It never occurred to Allyson Toppi ’20, ’21 that she could work in robotics. She hadn’t joined Lego League in high school, and she did not take any robotics classes as a mechanical engineering major.
But a summer internship at Brooks Automation, a robotics and life sciences company in Chelmsford, Massachusetts, demystified the field. She worked on the robotics team, testing the tension of the metal bands that move the robots’ arms. By summer’s end, she had invented a tool that could test the band tension without partly dismantling the arms.
“I never thought I could be someone who built robots; it seemed really difficult and high tech,” she says. “But I wanted to challenge myself, and I thought that the internship would be a really good way to see if it was something I was interested in doing in the future.”
That internship the summer before her senior year led to a second summer internship, which turned into a flexible, part-time job while she pursued a master’s degree, encouraged by her Brooks supervisor, Director of Engineering Joe Hallisey. Toppi was able to take a robotics class as part of her accelerated master’s program, which she completed in one year with dual concentrations: mechanics and materials, and design and manufacturing.
Now, the former intern has a full-time job at Brooks in its semiconductor division, which makes precision robots, vacuum and automation systems that are used worldwide in the manufacturing of silicon chips. In June 2021, Toppi entered the company’s rotational program for new engineers. With the help of a company mentor, she will select three different teams to work with over 18 months before finding a permanent placement.
Toppi, who is from Rowley, Massachusetts, says her experiences at UMass Lowell paved the way for her success. But her interest in engineering started in high school, when her mom suggested she take a Women in Engineering class as a ninth-grade elective.
“I convinced a friend to take it, and I never looked back,” she says. “Engineering combines the analytical math side that I have always enjoyed … with a little bit of creativity. It’s creative problem-solving.”
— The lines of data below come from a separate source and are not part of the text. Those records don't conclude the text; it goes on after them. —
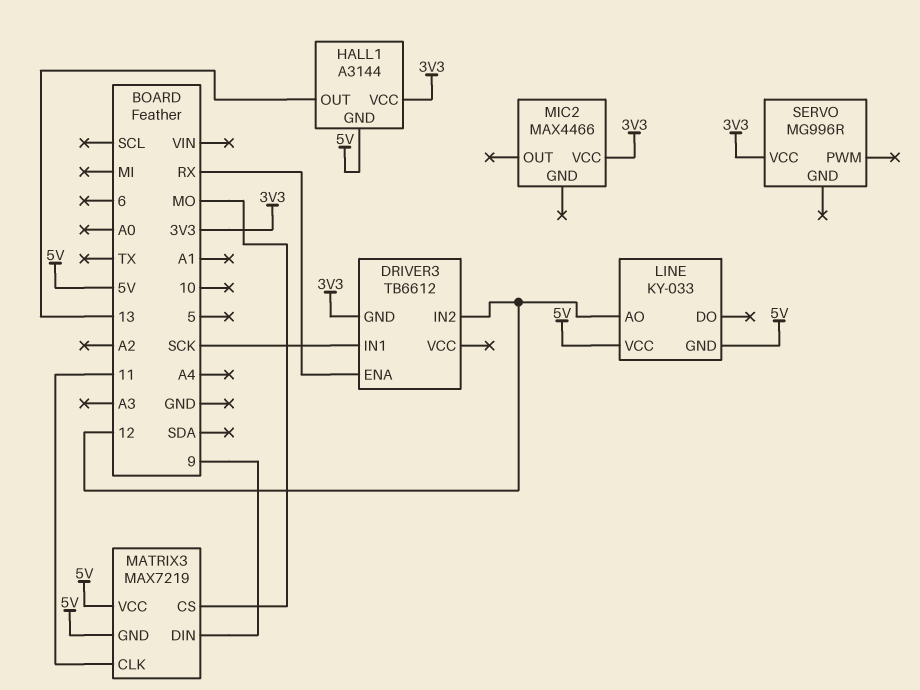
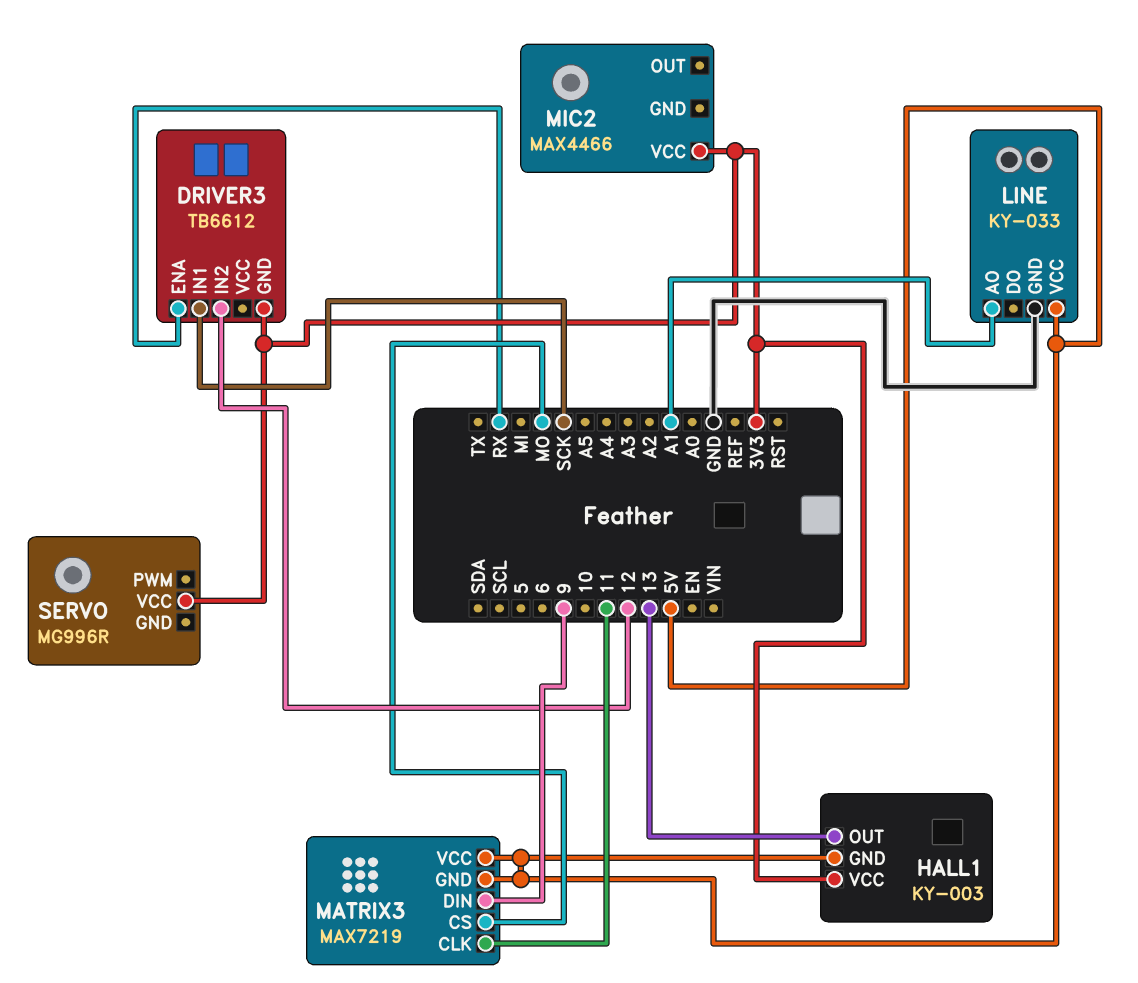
HALL1: A3144 -> KY-003
LINE pin AO: 12 -> A1
LINE pin GND: 5V -> GND

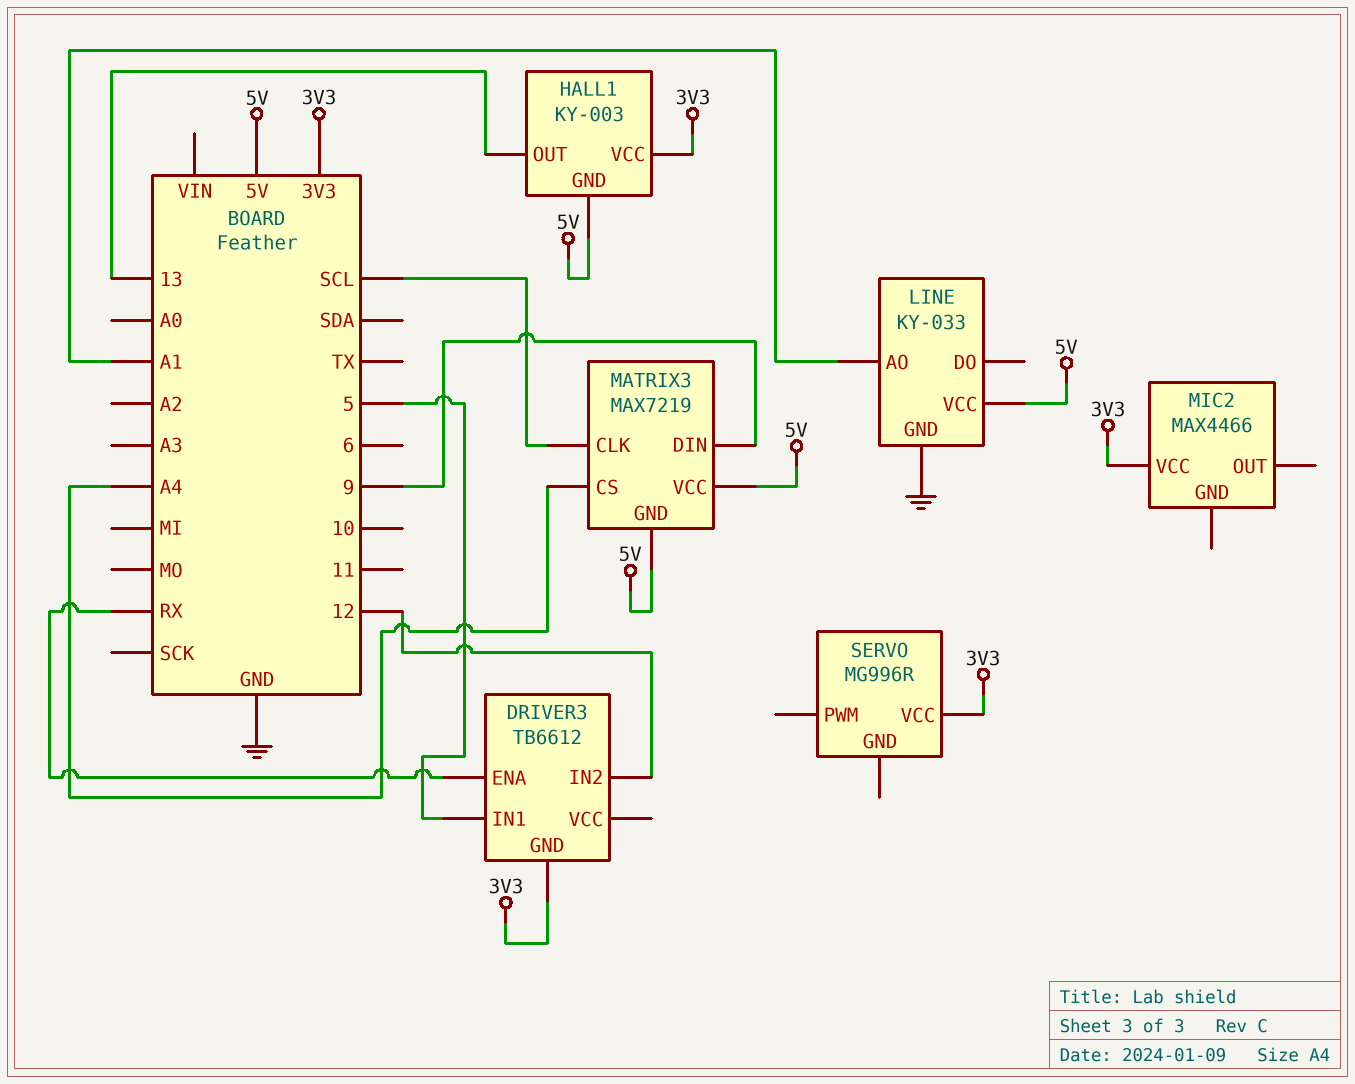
DRIVER3 pin IN1: SCK -> 5
MATRIX3 pin CLK: 11 -> SCL
MATRIX3 pin CS: MO -> A4

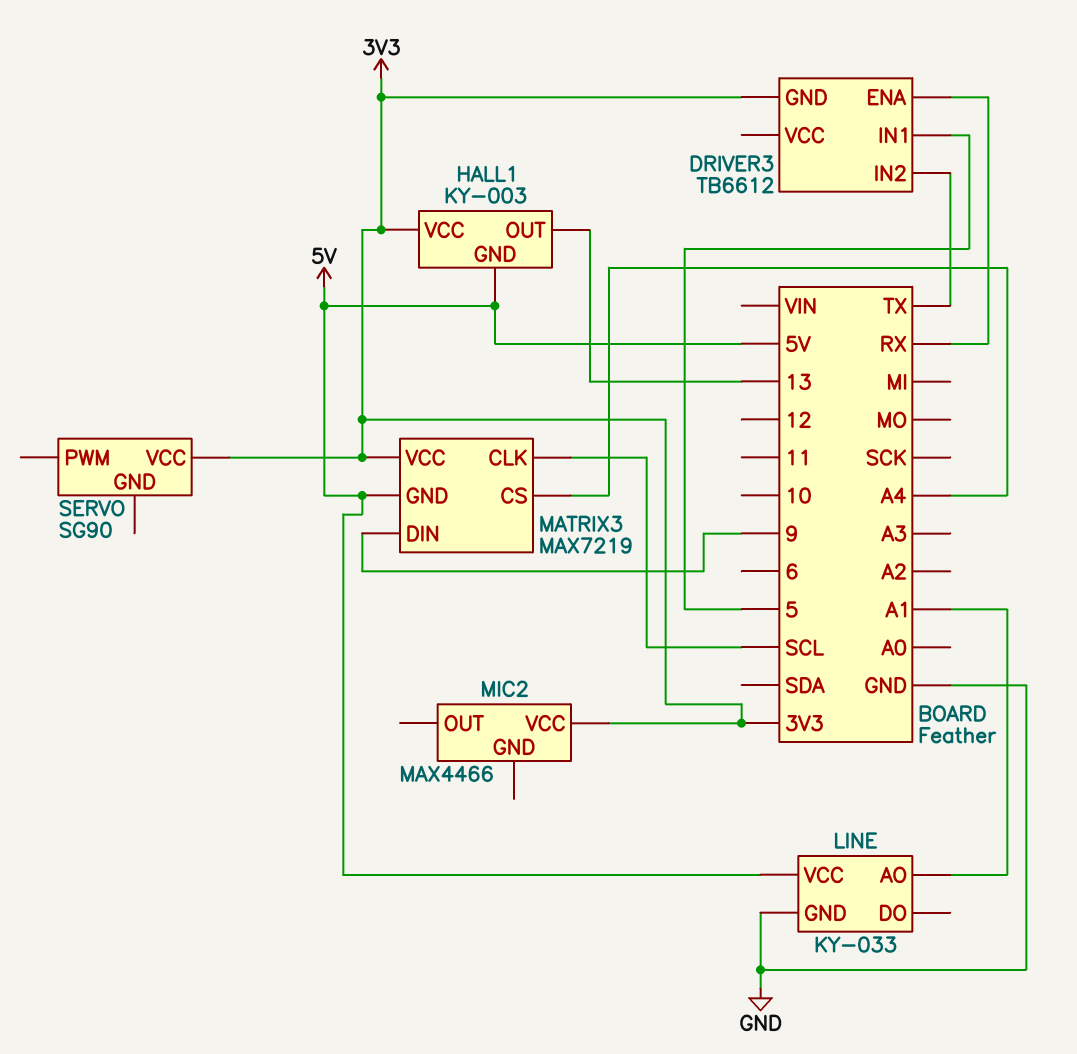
DRIVER3 pin IN2: 12 -> TX
MATRIX3 pin VCC: 5V -> 3V3
SERVO: MG996R -> SG90

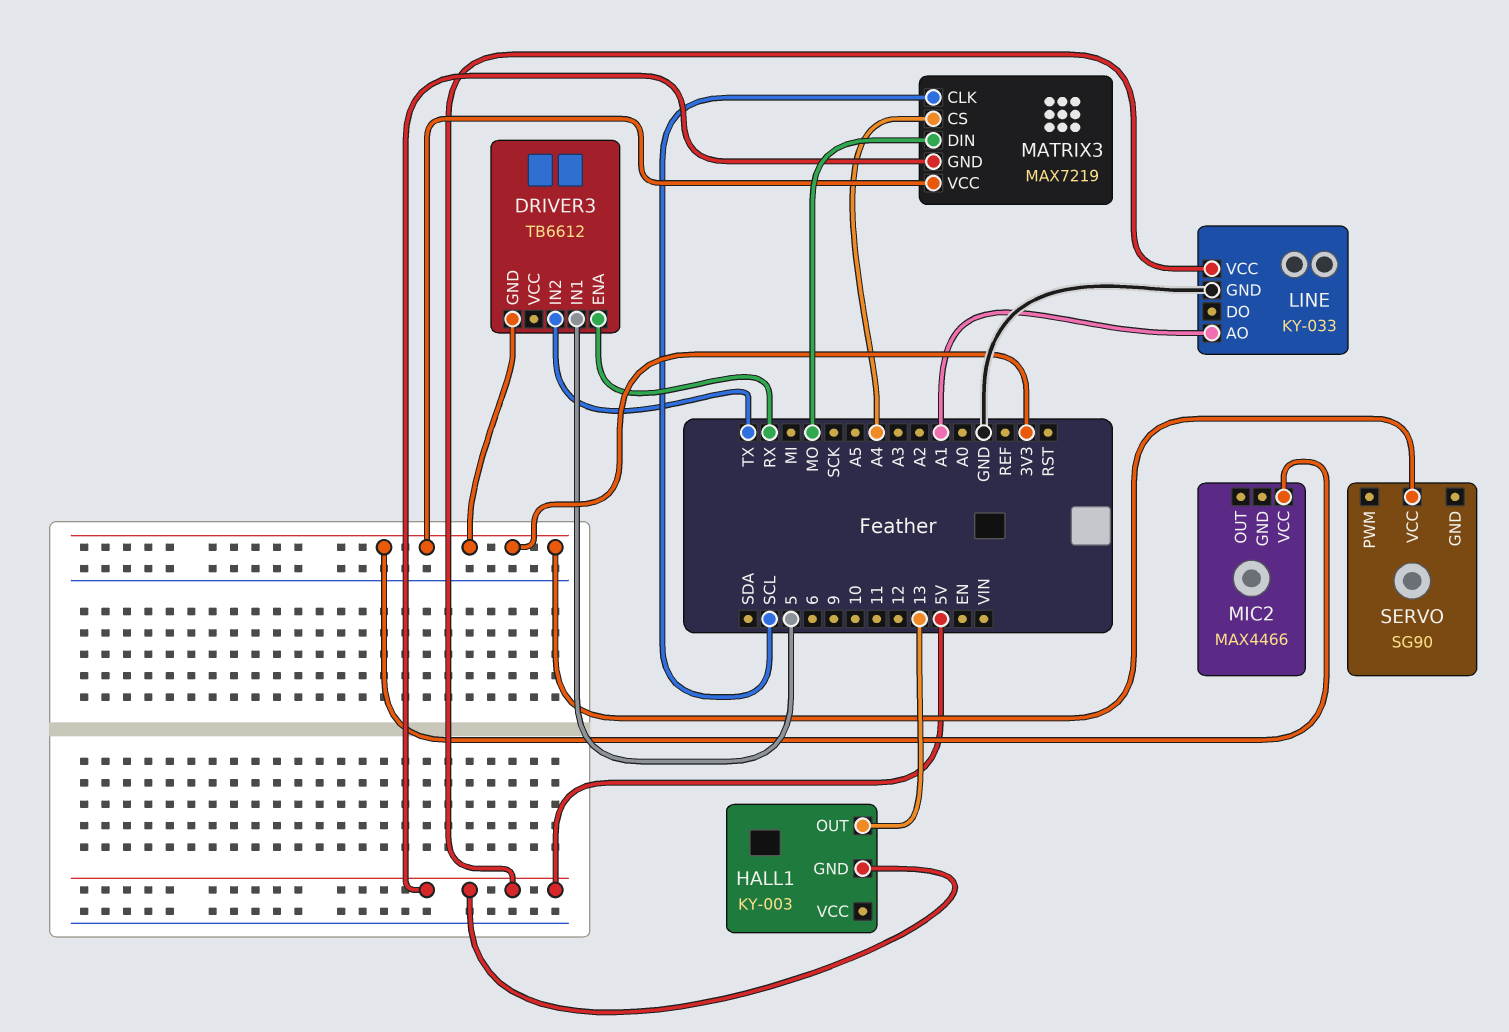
HALL1 pin VCC: 3V3 -> none
MATRIX3 pin DIN: 9 -> MO

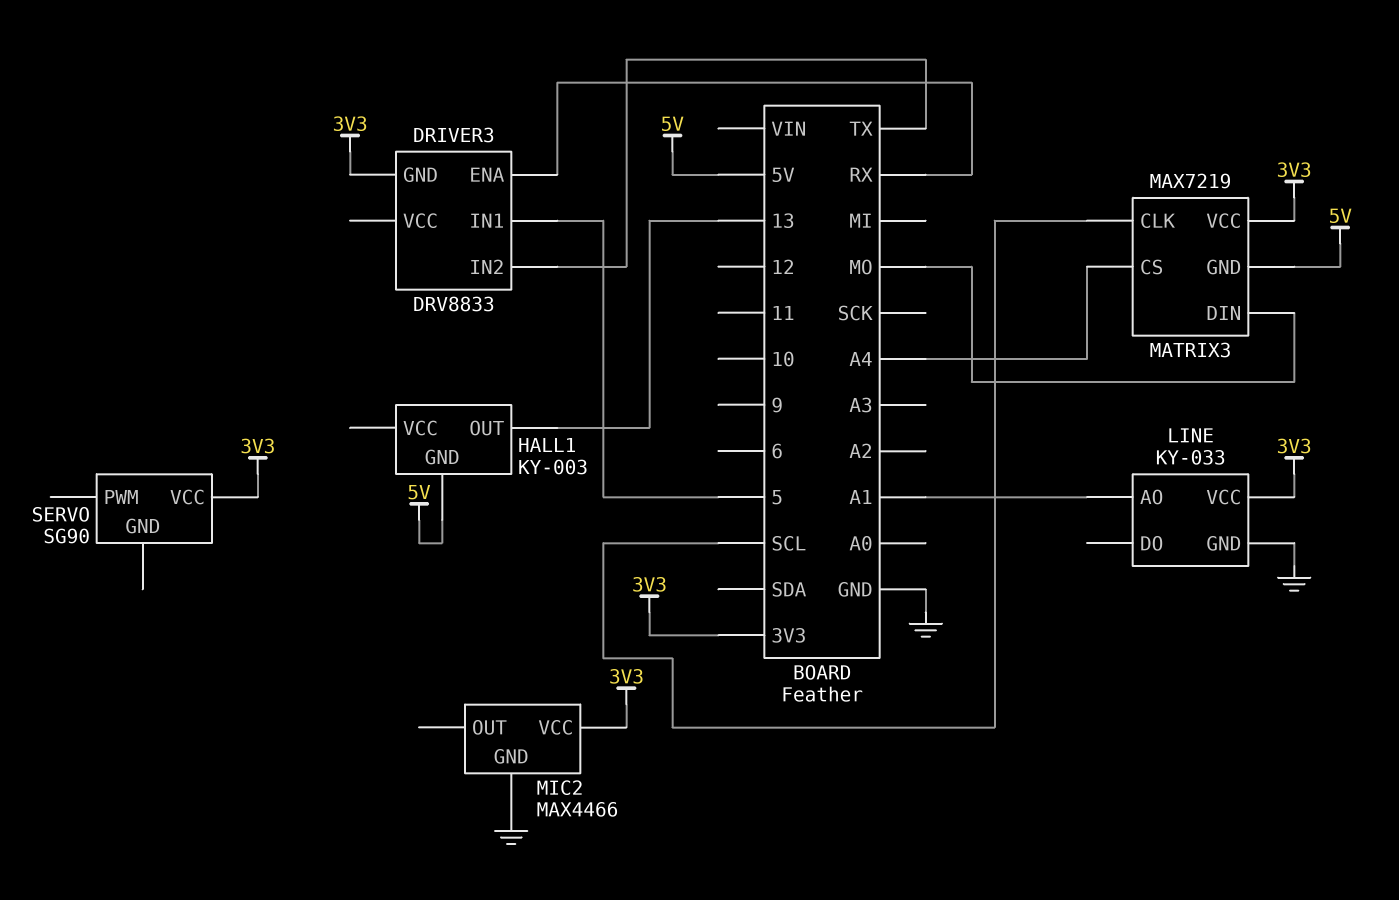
DRIVER3: TB6612 -> DRV8833
LINE pin VCC: 5V -> 3V3
MIC2 pin GND: none -> GND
Throughout high school, she took every elective in engineering that she could, even though she was the only girl in those classes after freshman year. A woman engineer turned high school math teacher served as an important role model. She told Toppi she should go to UMass Lowell — and remains a friend and mentor. “I never questioned that women could be engineers because here was one in front of me, and she was so smart, strong and capable. I looked up to her and thought, ‘This is what an engineer is,’” Toppi says.
At UMass Lowell, Toppi majored in mechanical engineering because her high school teachers told her it was versatile. The summer after her sophomore year, she got her first professional internship at Axcelis Technologies in Beverly, Massachusetts. Axcelis makes ion implanters, a machine used to manufacture semiconductors. She worked with a physicist, testing materials for use in the precision machines.
The following summer, at Brooks Automation, she was treated like a professional engineer from the start, she says. Hallisey, her supervisor, gave her the tension testing project and let her run with it.
“I felt the whole time like everyone on the team really trusted what I was doing, and if I made a decision on the project, they’d let me go with it,” she says.
At the end of the summer, when she presented her solution — a tension-testing probe that could be inserted into a hole beneath each robot’s serial number plate — lots of people told her how valuable the tool would be in their work. The following summer, she worked on testing protocols for different robot arms, and Brooks Automation’s president, Steve Schwartz, told her how much he appreciated her hard work. “I really felt like I was making an impact on the company,” she says.
Now, she is excited to be starting at Brooks full time in the rotational program. She is also happy to note that the company has quite a few women engineers on staff. “That helps me feel more comfortable and more confident,” she says. “It’s nice to have those role models.”
Toppi is already informally mentoring the next generation of up-and-coming women engineers herself, including Hallisey’s daughter and her friends’ younger sisters. Maybe someday she will even return to the university to get her Ph.D. or to teach, she says. “It would be great to be that role model,” she says.
“I always thought it was cool when women here were my professors.”